The catechism of the Book of Common Prayer says that prayer
is “responding to God, by thought and by deeds, with or without words.” (BCP
856) That’s a pretty expansive definition of prayer. Many of us carry around an
unexamined view of prayer that is pretty passive: something like being seated
on the lap of a Santa-Claus God with our wish lists. So I think Jesus invites
us to rethink this by putting this persistent widow before us today. Pray like her,he says. Pray like you
mean it!
Next weekend Jesus will still
be “on the way” and he’ll still be talking about prayer. I’ll leave that text
for your rector, but here’s a preview of that coming attraction: there will be
these two men praying in the temple, one a Pharisee and one a tax collector.

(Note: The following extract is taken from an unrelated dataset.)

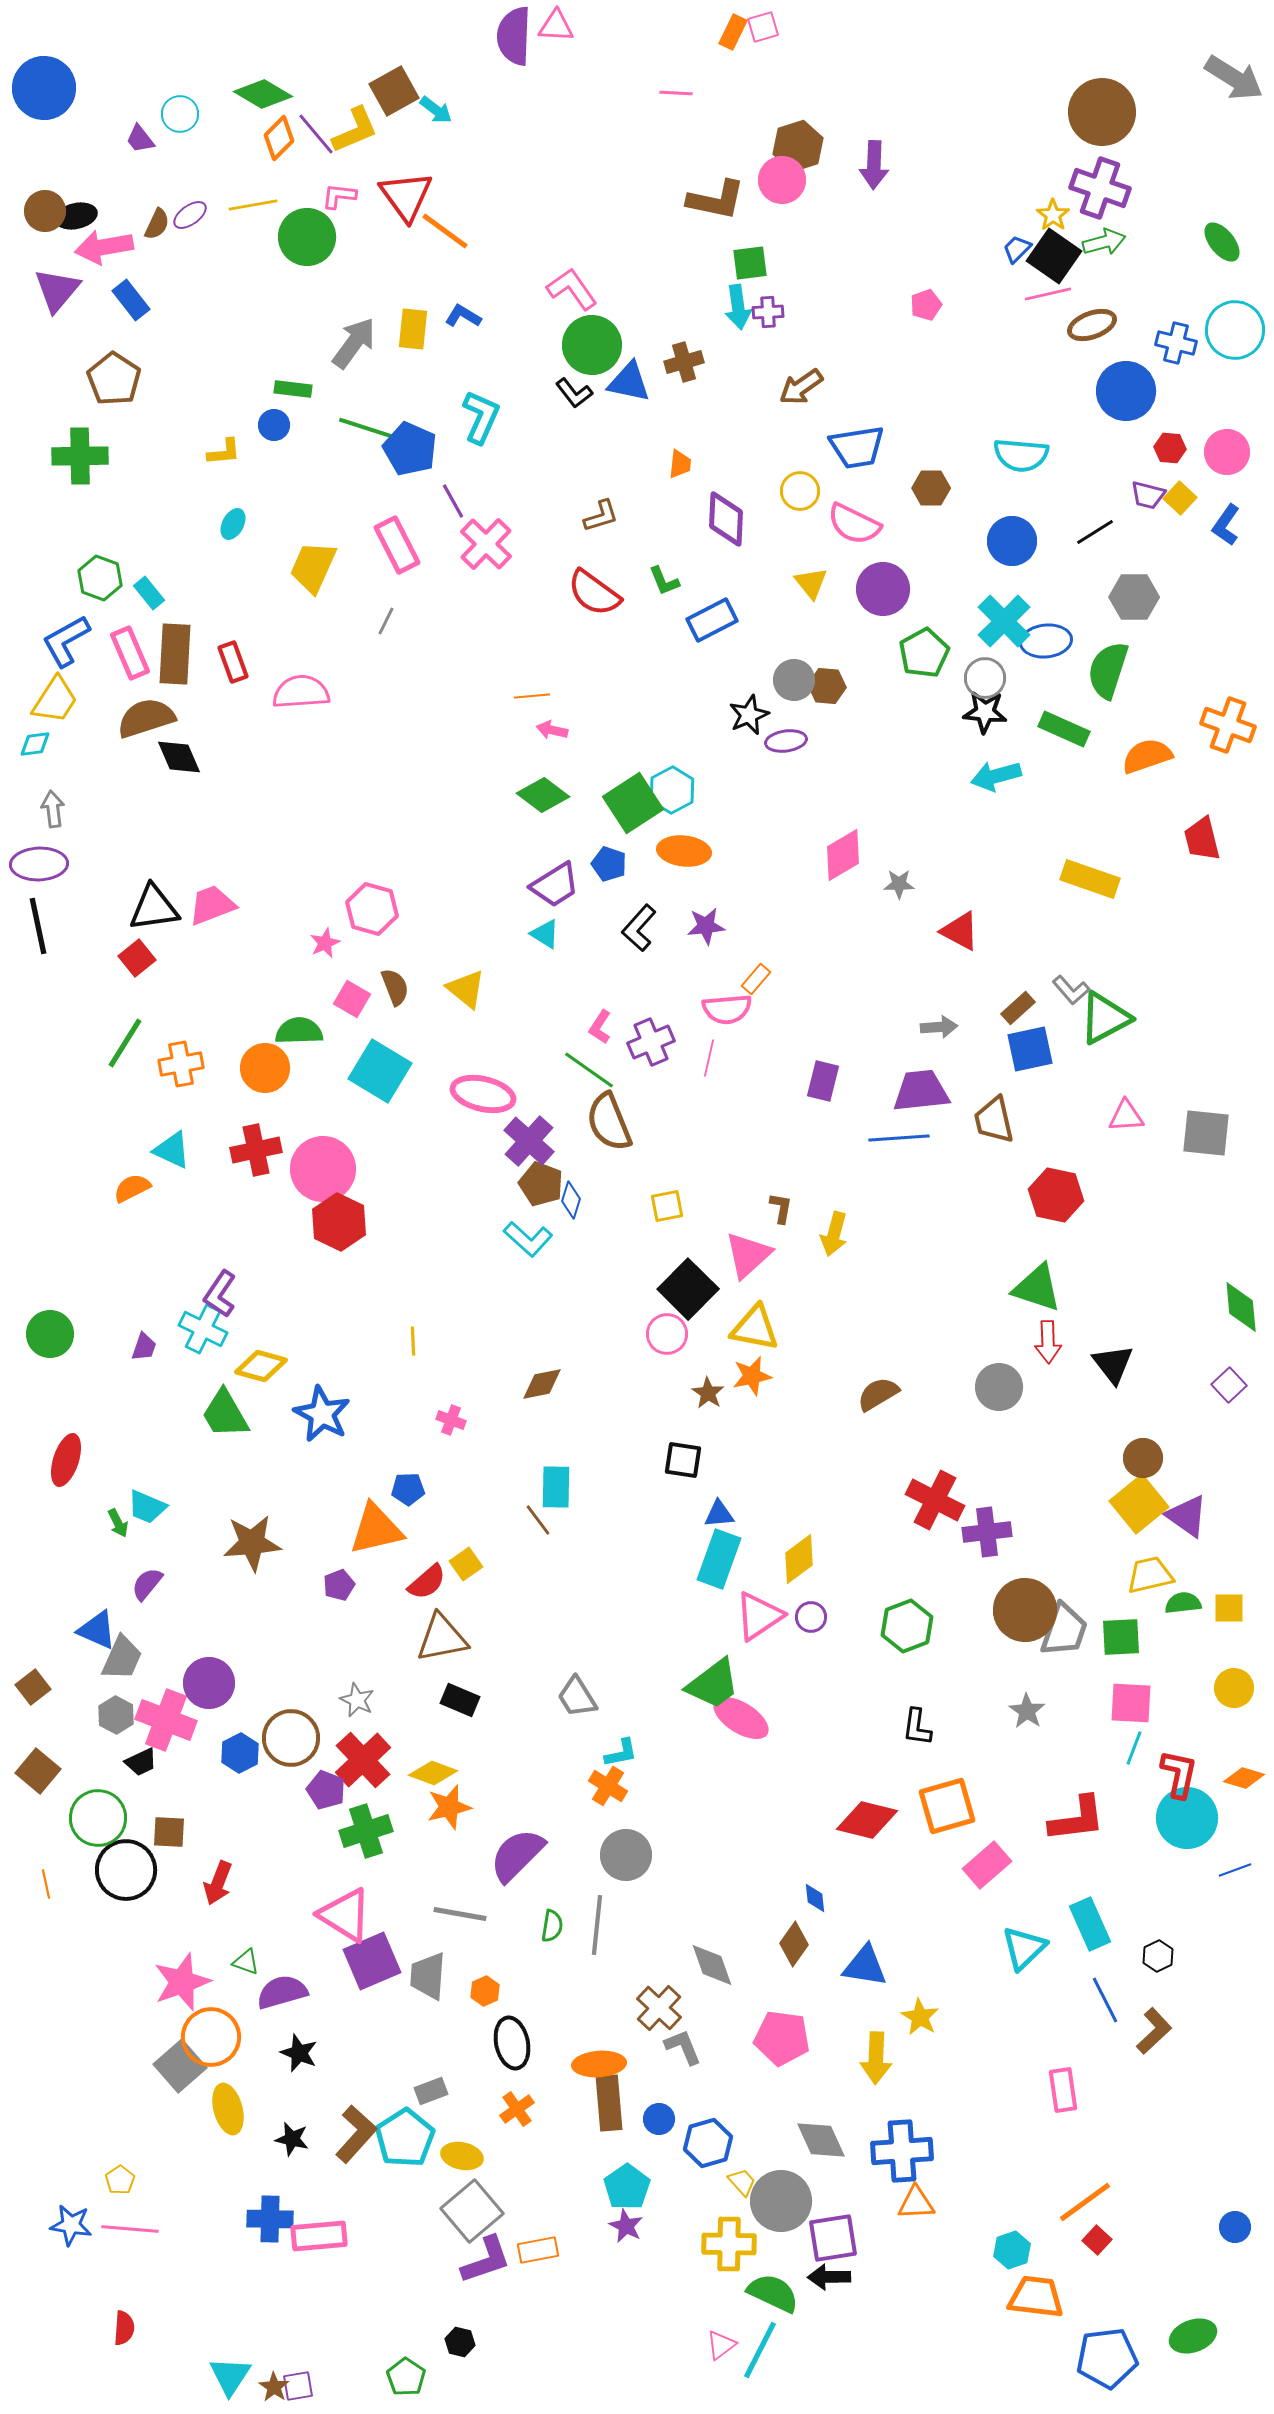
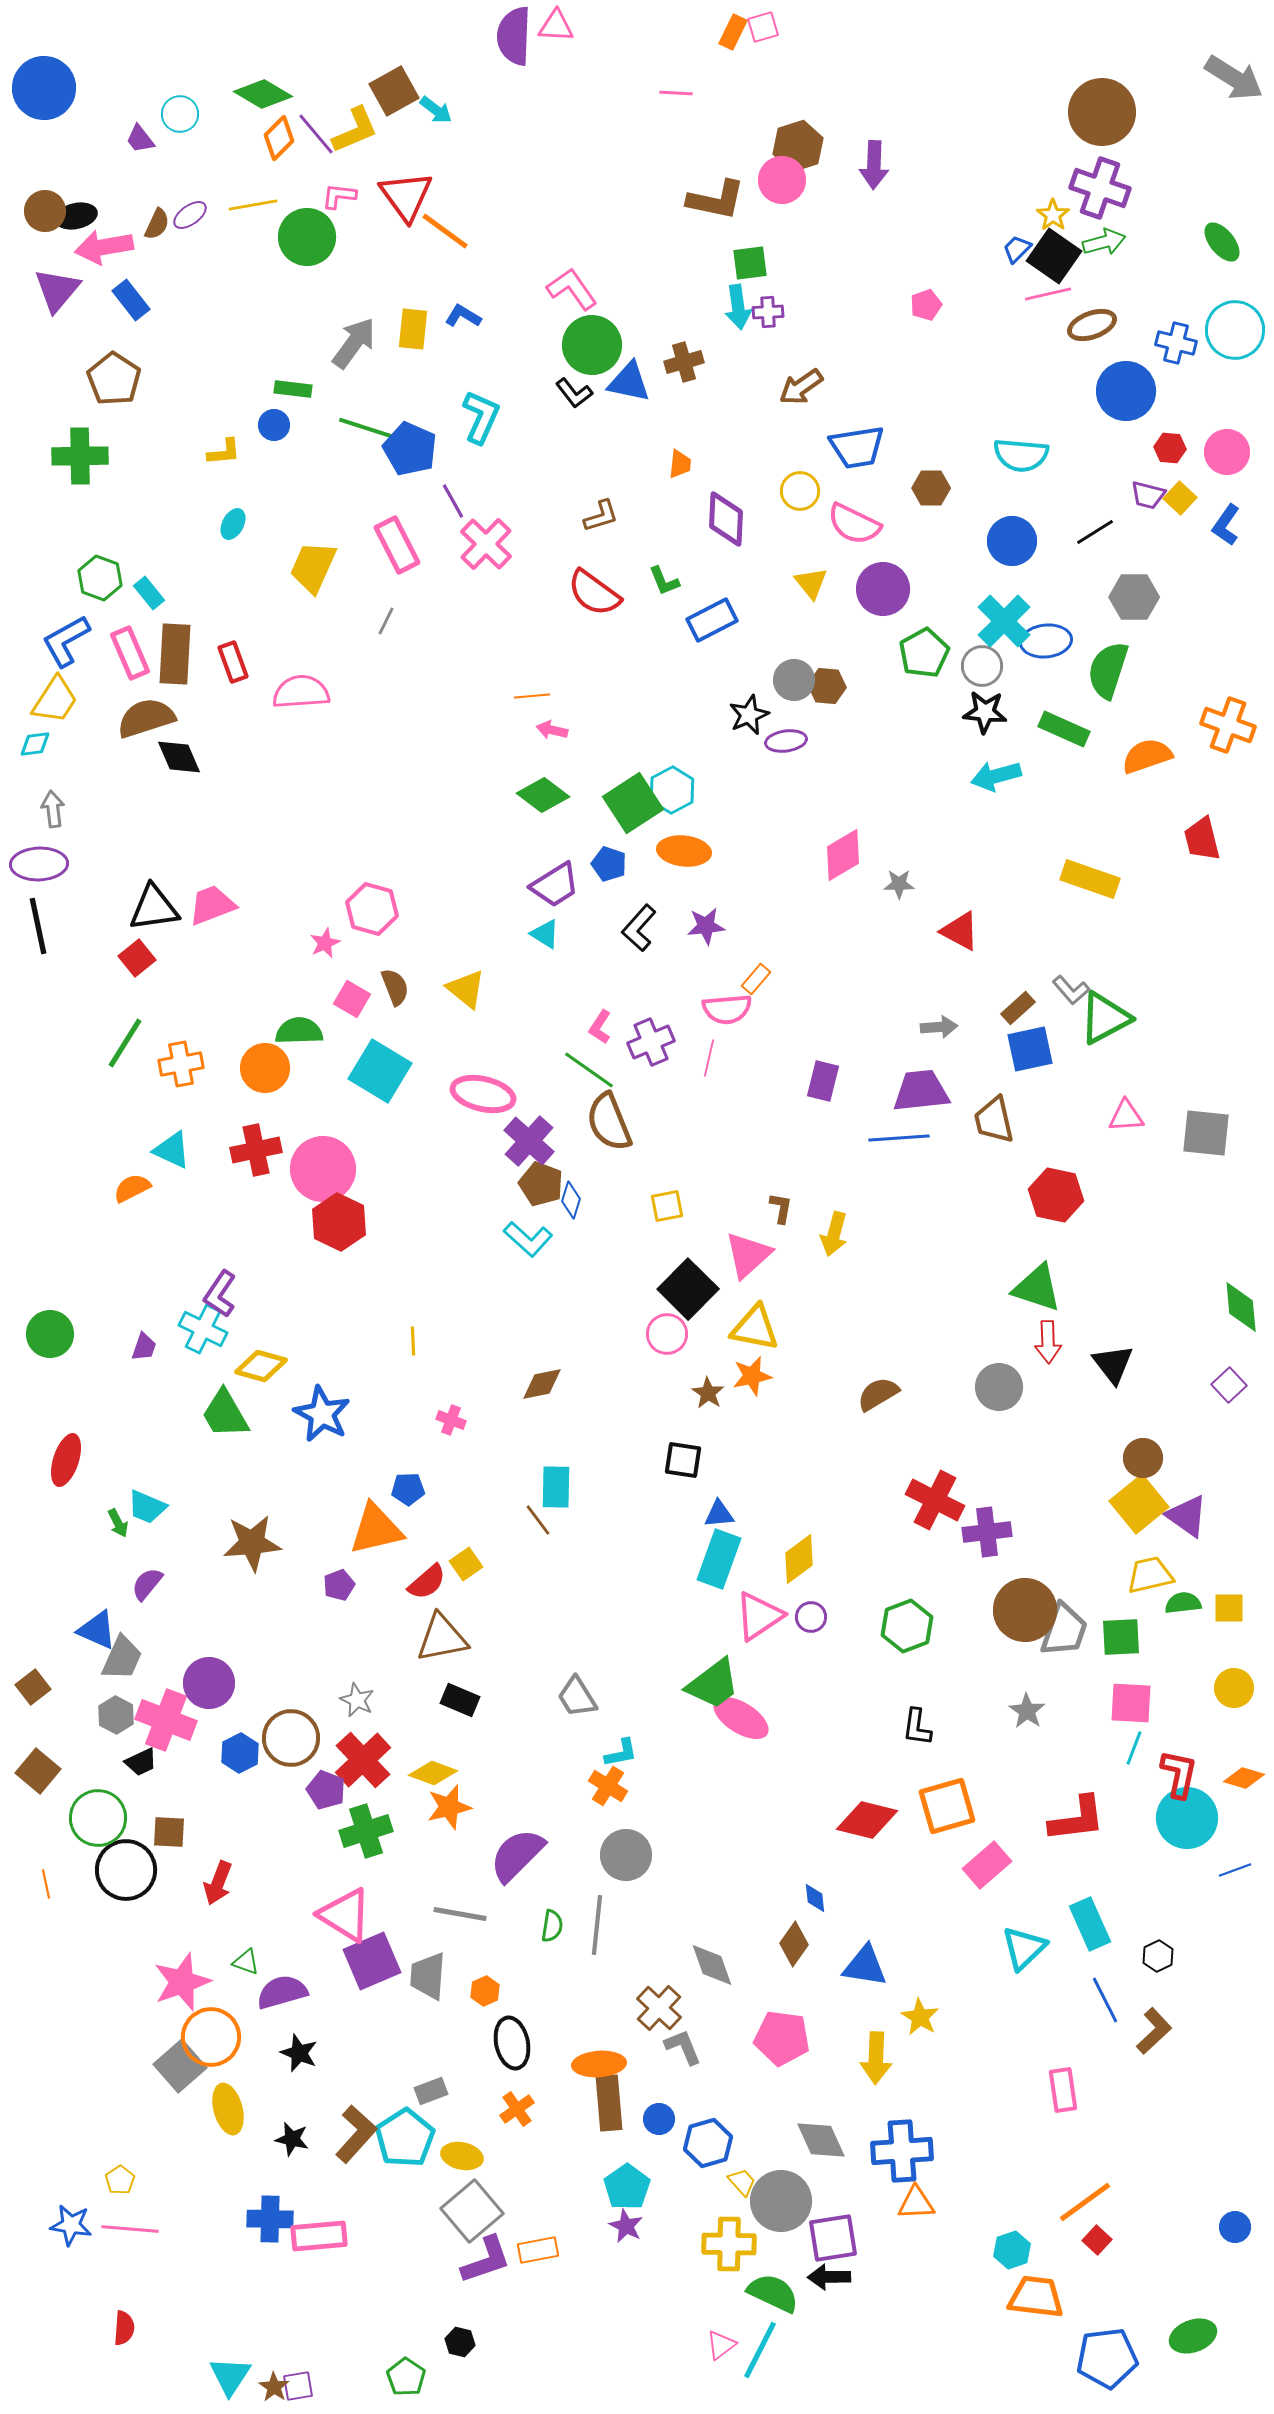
gray circle at (985, 678): moved 3 px left, 12 px up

The Pharisee prays in a way that isolates him from his neighbor—he even has the
audacity to say out loud, “thanks that I’m not like that guy!” In contrast, the tax collector offers a humble
prayer that neatly summarizes the first three steps of a twelve-step program: Lord,
have mercy on me, a sinner.
As this week unfolds, I
invite you to reflect on your own prayer life. There is not one right way to
pray. But we can all improve our prayer lives if we link these three gospel
readings together like beads on a prayer chain. Taken together, last week, this
week, and next week we are invited to do three things toward that end: first, cultivate gratitude. On the worst of
days, waking up in the morning is better than not. There is so much to be
thankful for, so make a list, and count your blessings. Second, be persistent in prayer. Even when it
feels like nothing is happening, keep at it. Be like that widow. And third, be humble. Remember that you cannot
confess someone else’s sin; only your own. All of us fall short of the glory of
God. Yet God’s grace is bigger than our failings.
Pray without ceasing, by thought and by deed, with or
without words. But keep praying—as if your very life depends on it.